» **ACTIVITY**:
Rewrite the stretch of the records below from the line containing "Районные новости" through the line containing "свої замінники м’яса, що", putting "сентября" wherever "августа" appears and leaving everything else unchanged.

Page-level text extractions

Start of Block

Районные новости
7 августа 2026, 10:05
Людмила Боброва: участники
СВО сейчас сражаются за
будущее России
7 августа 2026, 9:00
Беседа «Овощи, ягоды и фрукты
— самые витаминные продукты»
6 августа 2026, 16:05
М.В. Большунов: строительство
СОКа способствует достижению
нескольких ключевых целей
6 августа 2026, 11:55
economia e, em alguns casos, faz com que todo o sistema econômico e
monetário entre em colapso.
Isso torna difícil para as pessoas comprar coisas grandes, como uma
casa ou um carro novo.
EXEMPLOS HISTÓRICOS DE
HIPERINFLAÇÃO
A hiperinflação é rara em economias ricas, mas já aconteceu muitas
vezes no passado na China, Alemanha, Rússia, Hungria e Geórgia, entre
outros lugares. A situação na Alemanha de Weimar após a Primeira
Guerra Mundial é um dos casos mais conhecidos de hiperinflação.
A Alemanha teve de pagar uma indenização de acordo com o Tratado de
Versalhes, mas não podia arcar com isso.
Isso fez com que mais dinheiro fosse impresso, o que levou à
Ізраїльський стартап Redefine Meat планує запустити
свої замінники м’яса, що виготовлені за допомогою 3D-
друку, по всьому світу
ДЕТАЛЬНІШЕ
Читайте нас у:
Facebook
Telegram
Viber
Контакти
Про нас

End of Block
Start of Block

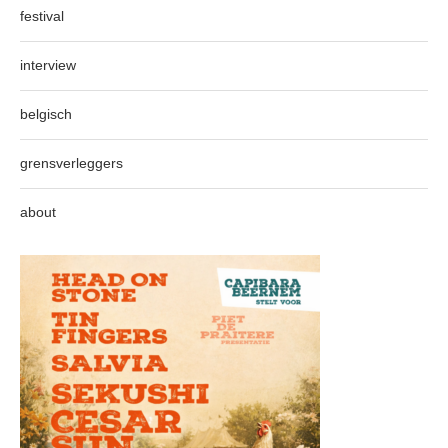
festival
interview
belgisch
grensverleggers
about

End of Block

» **WRITTEN SOLUTION**:
Районные новости
7 сентября 2026, 10:05
Людмила Боброва: участники
СВО сейчас сражаются за
будущее России
7 сентября 2026, 9:00
Беседа «Овощи, ягоды и фрукты
— самые витаминные продукты»
6 сентября 2026, 16:05
М.В. Большунов: строительство
СОКа способствует достижению
нескольких ключевых целей
6 сентября 2026, 11:55
economia e, em alguns casos, faz com que todo o sistema econômico e
monetário entre em colapso.
Isso torna difícil para as pessoas comprar coisas grandes, como uma
casa ou um carro novo.
EXEMPLOS HISTÓRICOS DE
HIPERINFLAÇÃO
A hiperinflação é rara em economias ricas, mas já aconteceu muitas
vezes no passado na China, Alemanha, Rússia, Hungria e Geórgia, entre
outros lugares. A situação na Alemanha de Weimar após a Primeira
Guerra Mundial é um dos casos mais conhecidos de hiperinflação.
A Alemanha teve de pagar uma indenização de acordo com o Tratado de
Versalhes, mas não podia arcar com isso.
Isso fez com que mais dinheiro fosse impresso, o que levou à
Ізраїльський стартап Redefine Meat планує запустити
свої замінники м’яса, що виготовлені за допомогою 3D-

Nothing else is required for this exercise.